The Appellate Court, Workers’ Compensation Commission Division, recently handed down what can only be described as an expansive interpretation of when an employee can recover for psychological disability when the accident caused no physical injury. In Moran v. Illinois Workers’ Compensation Comm’n, 2016 IL App (1st) 151366WC, the claimant, a lieutenant with the Village of Homewood Fire Department, was called to a residential fire and was in command of the crew at the scene. While the claimant was positioned outside of the home, a fellow firefighter named Carey sustained fatal injuries while battling the fire inside the house. The claimant did not suffer any physical injury of his own, did not witness his colleague’s death, and did not participate in the rescue of the injured firefighter. However, the claimant did observe his colleague being removed from the scene of the fire.
Since the claimant did not suffer any physical injury in the fire, his claim was pursued under the so-called “mental-mental” theory of recovery. Under this theory, an employee who suffers a “sudden, severe emotional shock” traceable to a definite time, place, and cause which causes psychological injury or harm is deemed to have suffered an accident even though he sustained no physical harm or trauma.
In Moran, the medical evidence indicated the claimant developed post traumatic stress disorder (PTSD) as a result of his experience. There was also evidence that the employer considered the trauma significant, because the firehouse was closed for several days after the death and the employer offered counseling services for the firefighters.
The arbitrator denied the claim, finding the claimant did not suffer a “sudden, severe emotional shock” as a result of his co-worker’s death. The arbitrator found it significant the claimant did not suffer any physical injuries of his own and was not directly involved in the death or attempted rescue of his colleague. The Commission affirmed the denial of benefits, as did the circuit court. The claimant appealed.
In a unanimous ruling, the appellate court reversed the Commission’s decision, found the claim compensable, and remanded the case for further proceedings. In so doing, the Court determined that the circumstances surrounding the death of the claimant’s colleague and the claimant’s reaction to the death established that the claimant developed PTSD as “a severe reaction to an exceptionally distressing emotional shock.” Moran, 2016 IL App (1st) 151366WC, ¶ 42. According to the appellate court, the claimant's presence outside the house did not preclude the event from being traumatic.
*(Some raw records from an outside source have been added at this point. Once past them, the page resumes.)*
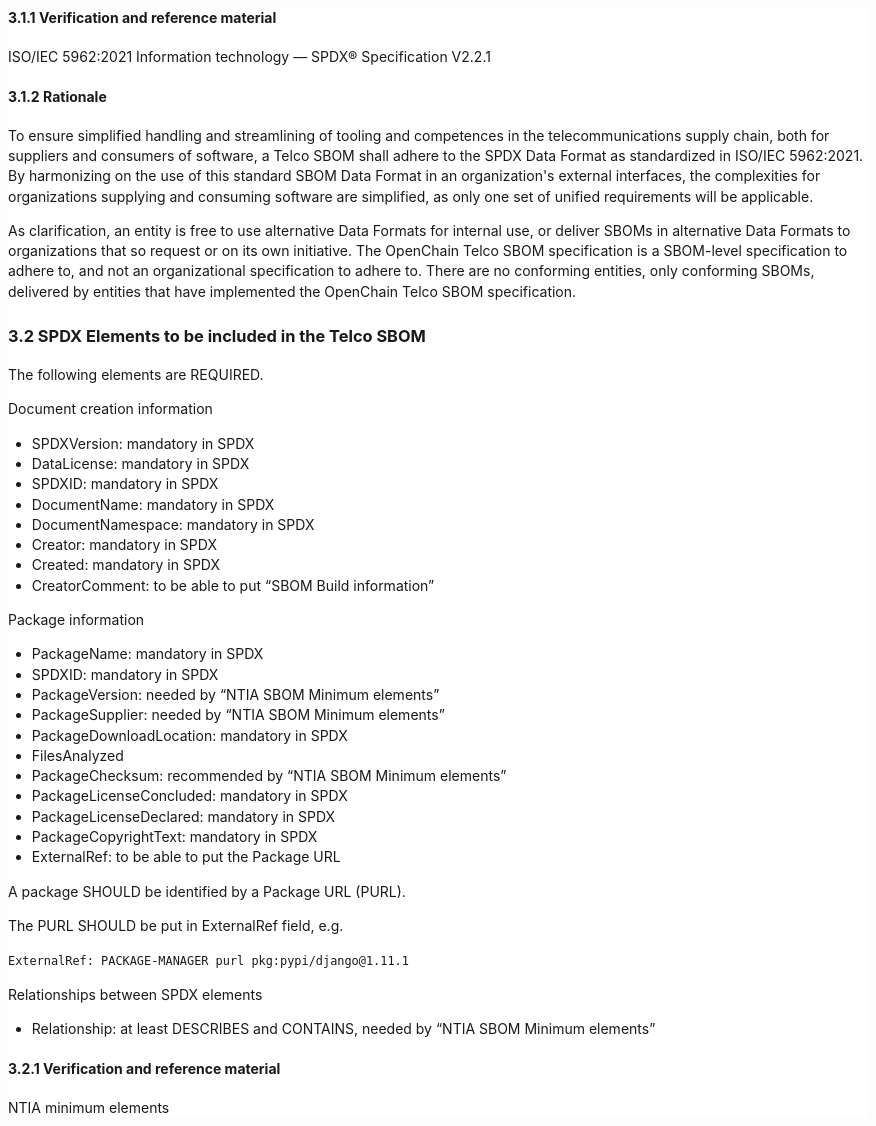 #### 3.1.1 Verification and reference material
ISO/IEC 5962:2021 Information technology — SPDX® Specification V2.2.1

#### 3.1.2 Rationale
To ensure simplified handling and streamlining of tooling and competences in the telecommunications supply chain, both for suppliers and consumers of software, a Telco SBOM shall adhere to the SPDX Data Format as standardized in ISO/IEC 5962:2021. By harmonizing on the use of this standard SBOM Data Format in an organization's external interfaces, the complexities for organizations supplying and consuming software are simplified, as only one set of unified requirements will be applicable.

As clarification, an entity is free to use alternative Data Formats for internal use, or deliver SBOMs in alternative Data Formats to organizations that so request or on its own initiative. The OpenChain Telco SBOM specification is a SBOM-level specification to adhere to, and not an organizational specification to adhere to. There are no conforming entities, only conforming SBOMs, delivered by entities that have implemented the OpenChain Telco SBOM specification.

### 3.2 SPDX Elements to be included in the Telco SBOM

The following elements are REQUIRED.

Document creation information
* SPDXVersion: mandatory in SPDX
* DataLicense: mandatory in SPDX
* SPDXID: mandatory in SPDX
* DocumentName: mandatory in SPDX
* DocumentNamespace: mandatory in SPDX
* Creator: mandatory in SPDX
* Created: mandatory in SPDX
* CreatorComment: to be able to put “SBOM Build information”

Package information
* PackageName: mandatory in SPDX
* SPDXID: mandatory in SPDX
* PackageVersion: needed by “NTIA SBOM Minimum elements”
* PackageSupplier: needed by “NTIA SBOM Minimum elements”
* PackageDownloadLocation: mandatory in SPDX
* FilesAnalyzed
* PackageChecksum: recommended by “NTIA SBOM Minimum elements”
* PackageLicenseConcluded: mandatory in SPDX
* PackageLicenseDeclared: mandatory in SPDX
* PackageCopyrightText: mandatory in SPDX
* ExternalRef: to be able to put the Package URL

A package SHOULD be identified by a Package URL (PURL).

The PURL SHOULD be put in ExternalRef field, e.g.
```
ExternalRef: PACKAGE-MANAGER purl pkg:pypi/django@1.11.1
```

Relationships between SPDX elements
* Relationship: at least DESCRIBES and CONTAINS, needed by “NTIA SBOM Minimum elements”

#### 3.2.1 Verification and reference material
NTIA minimum elements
The claimant was in command of the fire. He instructed the crew on where to enter the house and what gauge hose to use. He planned to go inside the house when Carey told him "we got this," and he opted to remain outside to command. He escalated the fire alarm to a "full still." He saw Carey dragged from the house. Because there was no ambulance readily available, he secured an ambulance. He supervised the scene and obtained medical care for Carey. When Chief Grabowski arrived at the scene, the claimant informed him that Carey was badly injured and that he should go to the hospital. Carey died from injuries sustained in the fire.
Id. ¶ 40.
Moreover, the appellate court observed that the “claimant's condition was not a gradual deterioration of his mental processes brought on by a variety of factors but a single, work-related event.” Id. ¶ 42. Dr. McManus, who examined the claimant, concluded that the claimant had “feelings of guilt about the fire and felt the burden of responsibility for Carey's death because of his command role.” Id.
The court also focused on the employer’s actions immediately following the accident, finding they supported a compensable claim. The appellate court noted:
The employer's actions following the March 30, 2010, fire indicate that it believed the first responders suffered a sudden, severe, emotional shock of greater dimension than emotional strain and tension all employees experience from worry, anxiety, pressure and overwork. Due to the traumatic nature of the event, all first responders returned to the station for critical incident debriefing. For the first time in the history of the fire department, the department ceased performing fire suppression and emergency medical service operations and referred all calls to mutual aid companies for a period of approximately ten days. This decision was made by Chief Grabowski and Deputy Chief Johnson after consultation with Dr. McManus. The defendant was not permitted to return to work until cleared by Dr. McManus who the employer hired to treat firefighters involved in the March 30, 2010, fire.
Id. ¶ 47.
The court’s decision in Moran is a departure from a line of cases such as Diaz v. Illinois Workers’ Compensation Comm’n, 2013 IL App (2d) 120294WC, and Pathfinder Co. v. Industrial Comm’n, 62 Ill. 2d 556 (1976), which held that highly stressful situations, such as the death of a colleague, can be anticipated in the normal course of work for firefighters and police officers. This case is also important because it allowed for recovery for an individual who did not personally witness the death of his colleague and because the court looked, at least in some sense, to the employer’s actions following the accident in determining whether the incident constituted a traumatic accident.